INDICATIONS FOR SURGERY:

  • Objective evidence of GERD plus:
  • Complications of GERD not responding to medical therapy (e.g, esophagitis, stricture, recurrent aspiration or pneumonia, Barrett’s esophagus). Barrett’s esophagus is one of the most serious complications of GERD, since it may progress to cancer!
  • GERD symptoms interfering with lifestyle, despite medical therapy
  • Hiatal hernia with GERD
  • Need for continuous drug therapy in a patient desiring discontinuation of medications (e.g., financial burden, non-compliance, lifestyle choice, young age, etc.)
  • Presence of extraesophageal manifestations of GERD may indicate the need for surgery (e.g., cough, wheezing, aspiration, hoarseness, sore throat, otitis media, etc.)

 

CONTRAINDICATIONS

Absolute

 

  • Inability to tolerate general anesthesia
  • High Bleeding Risk

 

 

Relative

 

  • Previous abdominal surgery close to the hiatal region
  • Severe obesity
  • Esophageal shortening

 

 

 

ADVANTAGES OF LAPAROSCOPIC ANTIREFLUX SURGERY

  • Very small incisions (5)
  • Fast recovery time (one or two-night hospital stay, depends on the case)
  • Minimal postoperative pain
  • Lower morbidity rate
  • Lower hospital stay
  • Return to normal activity and return to work in a shorter period of time (complete recovery in 5 to 7 days)
  • Decreased risk of wound infection and hernia formation
  • Minimal scarring

 

OUTCOMES/COMPLICATIONS

Results of laparoscopic antireflux surgery are encouraging with low rates of perioperative morbidity and mortality. Conversion rate from laparoscopic to open procedure is higher in inexperienced hands; the conversion rate in Dr. Rosales’ experience is less than 3%. Perioperative complications requiring reoperation such as stomach (wrap) migration or esophageal perforation occur in less than 1%.

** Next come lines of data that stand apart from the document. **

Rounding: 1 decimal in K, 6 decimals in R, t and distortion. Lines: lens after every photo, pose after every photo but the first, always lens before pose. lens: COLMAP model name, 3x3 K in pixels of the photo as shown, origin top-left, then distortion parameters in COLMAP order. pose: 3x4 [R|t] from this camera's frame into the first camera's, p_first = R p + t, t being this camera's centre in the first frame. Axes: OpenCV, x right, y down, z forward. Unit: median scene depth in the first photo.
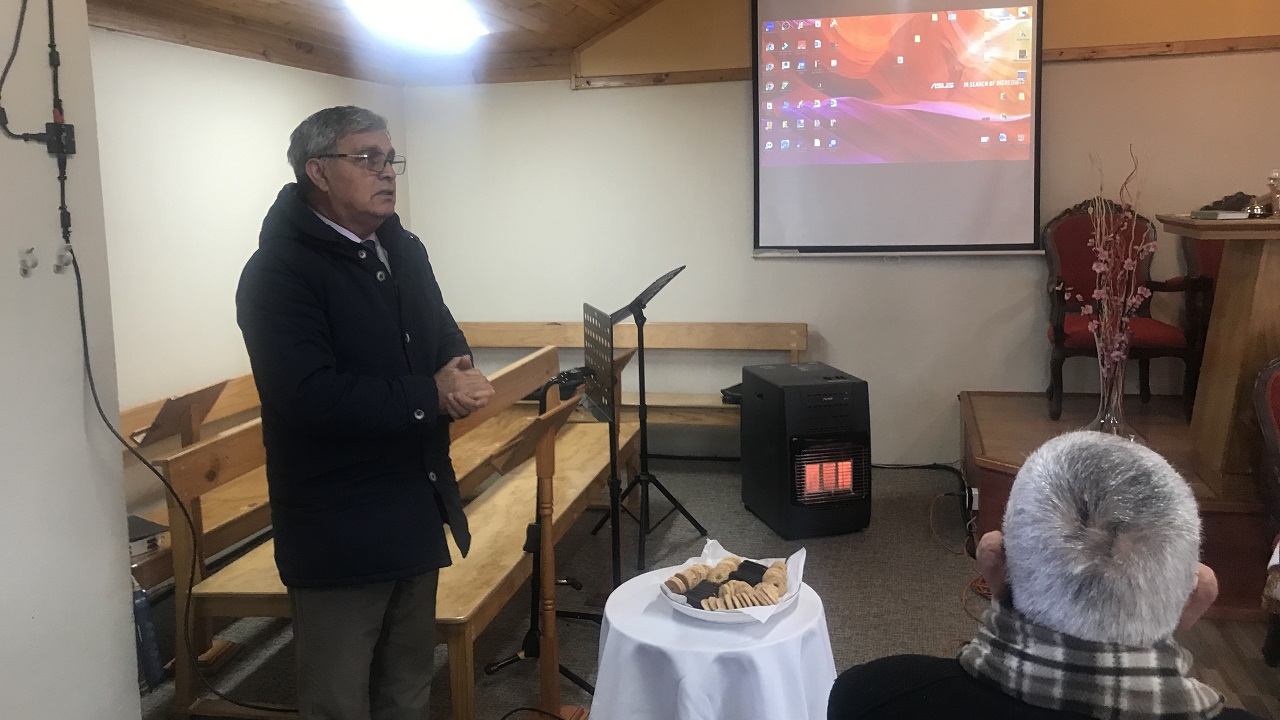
lens RADIAL K [[1044.2, 0, 635.7], [0, 1044.2, 300.5], [0, 0, 1]] dist [0.036067, -0.008405]
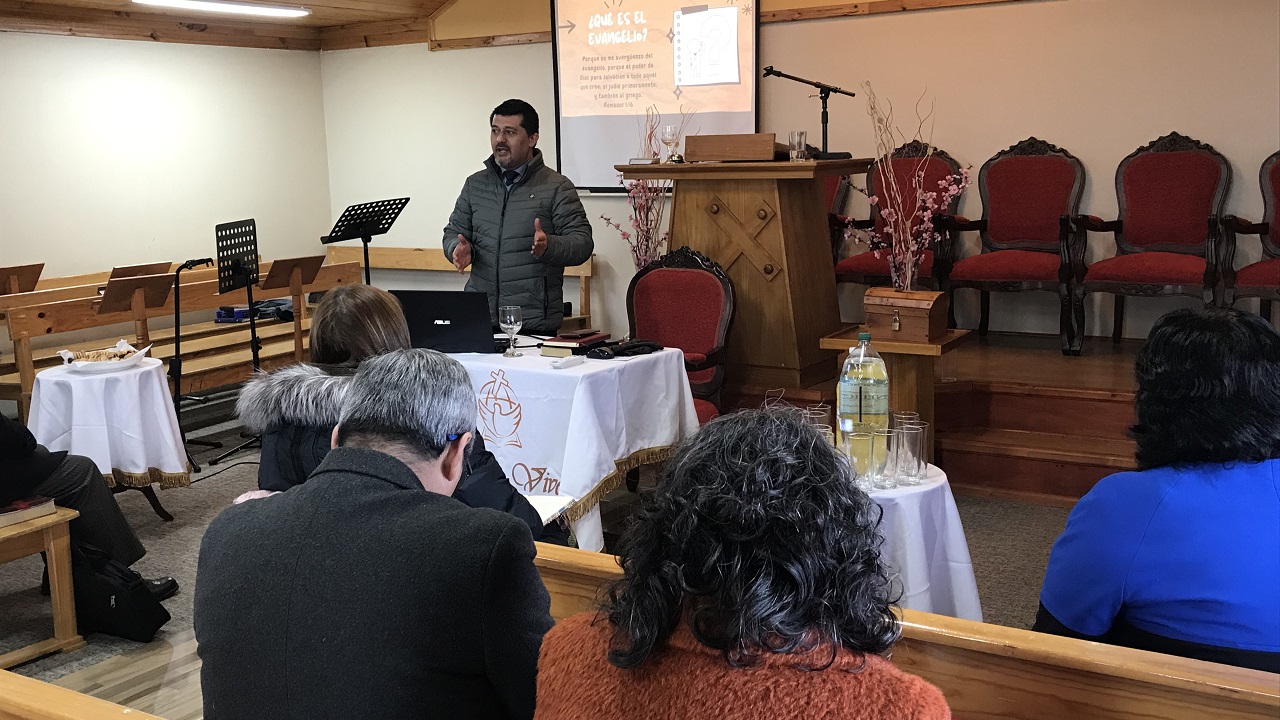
lens RADIAL K [[1300.2, 0, 640.0], [0, 1300.2, 360.0], [0, 0, 1]] dist [0.058183, -0.004286]
pose [[0.942531, 0.055828, -0.329421, 0.859089], [-0.031265, 0.996352, 0.079400, 0.028360], [0.332652, -0.064538, 0.940839, -0.433139]]
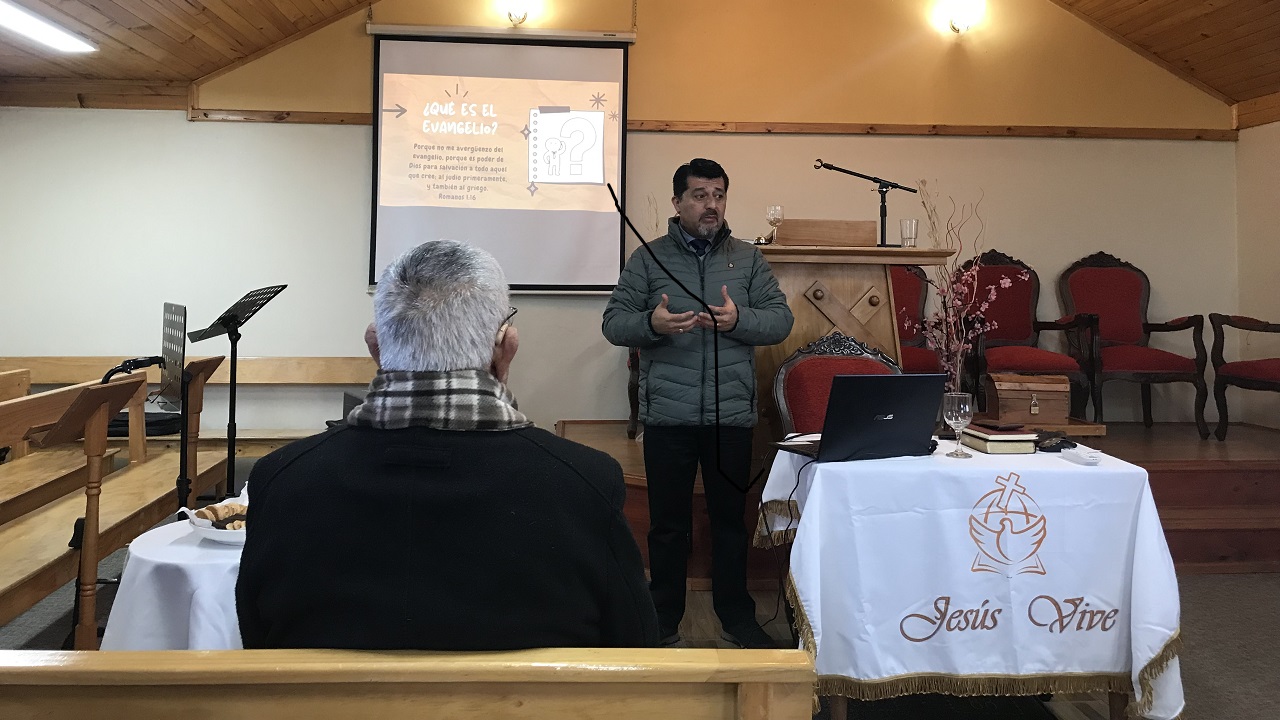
lens RADIAL K [[1036.8, 0, 642.1], [0, 1036.8, 236.0], [0, 0, 1]] dist [0.009342, -0.004570]
pose [[0.946908, 0.052196, 0.317240, 0.052613], [-0.003922, 0.988536, -0.150936, 0.071557], [-0.321482, 0.141678, 0.936257, -0.070415]]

The overall satisfaction rates regarding symptoms after the procedure range from 90 to 100% and a significant improvement in quality of life a few weeks after having the procedure.

 

SURGICAL TECHNIQUE (SIMPLIFIED)

Under general anesthesia, a 5 mm abdominal incision is made at the left subcostal region (below the ribcage), CO2 is introduced to the cavity, then 4 more incisions are made in the abdomen (one of 10mm and the rest of 5mm) to introduce the rest of the instruments; the junction between the esophagus and stomach is dissected in its whole circumference previous ligation of some vessels that attach the upper part of the stomach is done, we look for a hiatal hernia, if present, we repair it (See Laparoscopic Hiatal Hernia Repair). We proceed to do the 360° stomach wrap around the esophagus fixing it with suture material, incisions are closed with suture, and the procedure is completed.